▶ **EXERCISE OBJECTIVE**
Please pick up the worked solutions on triangle congruence below and keep writing from the point where they stop.

▶ **DOCUMENT SEGMENT**
Exercise 7.1 Solutions (Class 9)
Triangles
1. In quadrilateral ACBD, AC = AD and AB bisects ∠A. Show that ΔABC ≅ ΔABD. What can you say about BC and BD?
>Proof:
In ΔABC and ΔABD:
• AC = AD (Given)
• ∠CAB = ∠DAB (AB bisects ∠A)
• AB = AB (Common side)
By SAS (Side-Angle-Side) congruence rule, ΔABC ≅ ΔABD.
Since the triangles are congruent, their corresponding parts are equal.
Therefore, by CPCT (Corresponding Parts of Congruent Triangles), BC = BD.
Conclusion: BC and BD are equal in length.
2. ABCD is a quadrilateral in which AD = BC and ∠DAB = ∠CBA. Prove that (i) ΔABD ≅ ΔBAC (ii) BD = AC (iii) ∠ABD = ∠BAC.
>(i) ΔABD ≅ ΔBAC:
In ΔABD and ΔBAC:
• AD = BC (Given)
• ∠DAB = ∠CBA (Given)
• AB = BA (Common side)
By SAS congruence rule, ΔABD ≅ ΔBAC. (Proved)
(ii) BD = AC:
Since ΔABD ≅ ΔBAC, their corresponding parts are equal.
Therefore, BD = AC (by CPCT). (Proved)
(iii) ∠ABD = ∠BAC:
Since ΔABD ≅ ΔBAC, their corresponding angles are equal.
Therefore, ∠ABD = ∠BAC (by CPCT). (Proved)
3. AD and BC are equal perpendiculars to a line segment AB. Show that CD bisects AB.
>To Prove: CD bisects AB, which means we need to prove AO = BO.
Proof:
Consider ΔBOC and ΔAOD.
• ∠BOC = ∠AOD (Vertically opposite angles)
• ∠CBO = ∠DAO = 90° (Given they are perpendiculars)
• BC = AD (Given equal perpendiculars)
By AAS (Angle-Angle-Side) congruence rule, ΔBOC ≅ ΔAOD.
Since the triangles are congruent, their corresponding parts are equal.
Therefore, BO = AO (by CPCT). This means O is the midpoint of AB, so CD bisects AB.
(Proved)
4. l and m are two parallel lines intersected by another pair of parallel lines p and q. Show that ΔABC ≅ ΔCDA.
>Proof:
Since l || m and AC is a transversal, ∠BCA = ∠DAC (Alternate interior angles). —(1)
Since p || q and AC is a transversal, ∠BAC = ∠DCA (Alternate interior angles). —(2)
Now, in ΔABC and ΔCDA:
• ∠BCA = ∠DAC (From 1)
• AC = CA (Common side)

▶ **RECORDS**

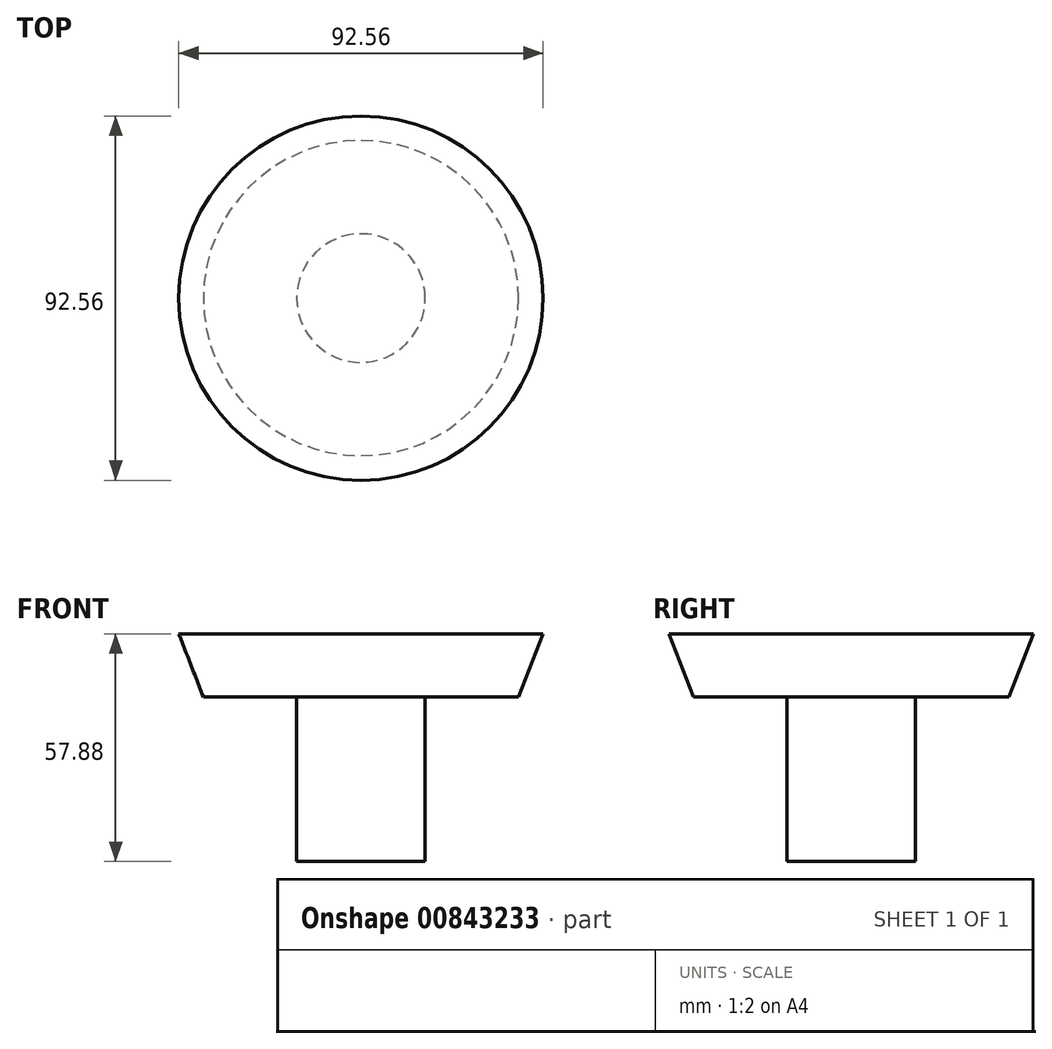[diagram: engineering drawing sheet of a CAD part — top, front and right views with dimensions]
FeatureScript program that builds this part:
annotation { "Feature Type Name" : "Feature", "Feature Type Description" : "" }
export const myFeature = defineFeature(function(context is Context, id is Id, definition is map)
    precondition{}
    {
        {
            var Q0;
            Q0=qCreatedBy(makeId("Front.planeOp"),FACE);
            var sketch = newSketch(context, id + "F0", { "sketchPlane" : qUnion([Q0])});
            skLineSegment(sketch, "E0", {"start": v(0, 0) * mm, "end": v(0, 57.88) * mm});
            skLineSegment(sketch, "E1", {"start": v(0, 57.88) * mm, "end": v(-40.04, 57.88) * mm});
            skLineSegment(sketch, "E2", {"start": v(-40.04, 57.88) * mm, "end": v(-40.04, 41.77) * mm});
            skLineSegment(sketch, "E3", {"start": v(-40.04, 41.77) * mm, "end": v(-16.33, 41.77) * mm});
            skLineSegment(sketch, "E4", {"start": v(-16.33, 41.77) * mm, "end": v(-16.33, 0) * mm});
            skLineSegment(sketch, "E5", {"start": v(-16.33, 0) * mm, "end": v(0, 0) * mm});
            skLineSegment(sketch, "E6", {"start": v(-40.04, 41.77) * mm, "end": v(-46.28, 57.88) * mm});
            skLineSegment(sketch, "E7", {"start": v(-46.28, 57.88) * mm, "end": v(-40.04, 57.88) * mm});
            skLineSegment(sketch, "E8", {"start": v(41.2, 62.7) * mm, "end": v(41.2, -14.35) * mm, "construction": true});
            skLineSegment(sketch, "E9.MirrorCS", {"start": v(98.74, 41.77) * mm, "end": v(98.74, 0) * mm});
            skLineSegment(sketch, "E10.MirrorCS", {"start": v(98.74, 0) * mm, "end": v(82.41, 0) * mm});
            skLineSegment(sketch, "E11.MirrorCS", {"start": v(82.41, 57.88) * mm, "end": v(122.45, 57.88) * mm});
            skLineSegment(sketch, "E12.MirrorCS", {"start": v(128.69, 57.88) * mm, "end": v(122.45, 57.88) * mm});
            skLineSegment(sketch, "E13.MirrorCS", {"start": v(122.45, 41.77) * mm, "end": v(128.69, 57.88) * mm});
            skLineSegment(sketch, "E14.MirrorCS", {"start": v(122.45, 41.77) * mm, "end": v(98.74, 41.77) * mm});
            skLineSegment(sketch, "E15.MirrorCS", {"start": v(82.41, 0) * mm, "end": v(82.41, 57.88) * mm});
            skLineSegment(sketch, "E16.MirrorCS", {"start": v(122.45, 57.88) * mm, "end": v(122.45, 41.77) * mm});
            skLineSegment(sketch, "E17.1.0.0", {"start": v(143.5, 62.7) * mm, "end": v(143.5, -14.35) * mm, "construction": true});
            skLineSegment(sketch, "E17.2.0.0", {"start": v(245.8, 62.7) * mm, "end": v(245.8, -14.35) * mm, "construction": true});
            skLineSegment(sketch, "E17.direction1", {"start": v(41.2, -14.35) * mm, "end": v(143.5, -14.35) * mm, "construction": true});
            skSolve(sketch);
        }
        {
            var Q0;
            Q0=makeQuery(id+"F0.imprint","IMPRINT",FACE,{"disambiguationData":[TD([[makeQuery(id+"F0.imprint","IMPRINT",EDGE,{"derivedFrom":sQuery(id+"F0.wireOp",EDGE,"E0")}),1.0]])]});
            var Q1;
            Q1=makeQuery(id+"F0.imprint","IMPRINT",FACE,{"disambiguationData":[TD([[makeQuery(id+"F0.imprint","IMPRINT",EDGE,{"derivedFrom":sQuery(id+"F0.wireOp",EDGE,"E2")}),-1.0]])]});
            var Q2;
            Q2=sQuery(id+"F0.wireOp",EDGE,"E0");
            revolve(context, id + "F1", {"surfaceOperationType" : NewSurfaceOperationType.NEW, "entities" : qUnion([Q0, Q1]), "axis" : qUnion([Q2]), "revolveType" : RevolveType.FULL});
        }
    });
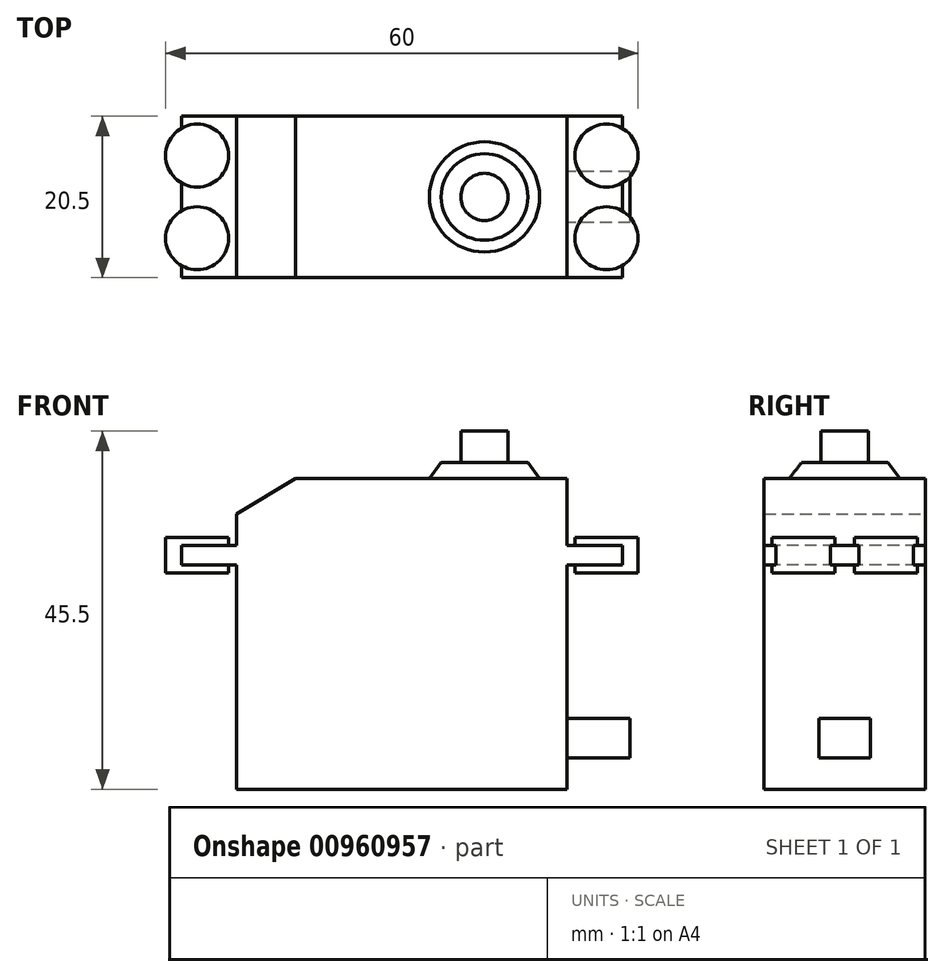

▶ **WRITTEN ANSWER**
• ∠BAC = ∠DCA (From 2)
By ASA (Angle-Side-Angle) congruence rule, ΔABC ≅ ΔCDA.
(Proved)
5. Line l is the bisector of an angle ∠A and B is any point on l. BP and BQ are perpendiculars from B to the arms of ∠A. Show that: (i) ΔAPB ≅ ΔAQB (ii) BP = BQ or B is equidistant from the arms of ∠A.
>(i) ΔAPB ≅ ΔAQB:
In ΔAPB and ΔAQB:
• ∠BAP = ∠BAQ (Line l bisects ∠A)
• ∠BPA = ∠BQA = 90° (Given BP and BQ are perpendiculars)
• AB = AB (Common side)
By AAS congruence rule, ΔAPB ≅ ΔAQB. (Proved)
(ii) BP = BQ:
Since ΔAPB ≅ ΔAQB, their corresponding parts are equal.
Therefore, BP = BQ (by CPCT). This means point B is equidistant from the arms of ∠A. (Proved)
6. In Fig. 7.21, AC = AE, AB = AD and ∠BAD = ∠EAC. Show that BC = DE.
>Given: ∠BAD = ∠EAC.
Add ∠DAC to both sides:
∠BAD + ∠DAC = ∠EAC + ∠DAC
This implies ∠BAC = ∠EAD.
Now, consider ΔABC and ΔADE.
• AB = AD (Given)
• ∠BAC = ∠EAD (Proved above)
• AC = AE (Given)
By SAS congruence rule, ΔABC ≅ ΔADE.
Since the triangles are congruent, their corresponding parts are equal.
Therefore, BC = DE (by CPCT).
(Proved)
7. AB is a line segment and P is its mid-point. D and E are points on the same side of AB such that ∠BAD = ∠ABE and ∠EPA = ∠DPB. Show that (i) ΔDAP ≅ ΔEBP (ii) AD = BE.
>(i) ΔDAP ≅ ΔEBP:
Given ∠EPA = ∠DPB. Add ∠EPD to both sides.
∠EPA + ∠EPD = ∠DPB + ∠EPD => ∠APD = ∠BPE.
Now, in ΔDAP and ΔEBP:
• ∠PAD = ∠PBE (Given as ∠BAD = ∠ABE)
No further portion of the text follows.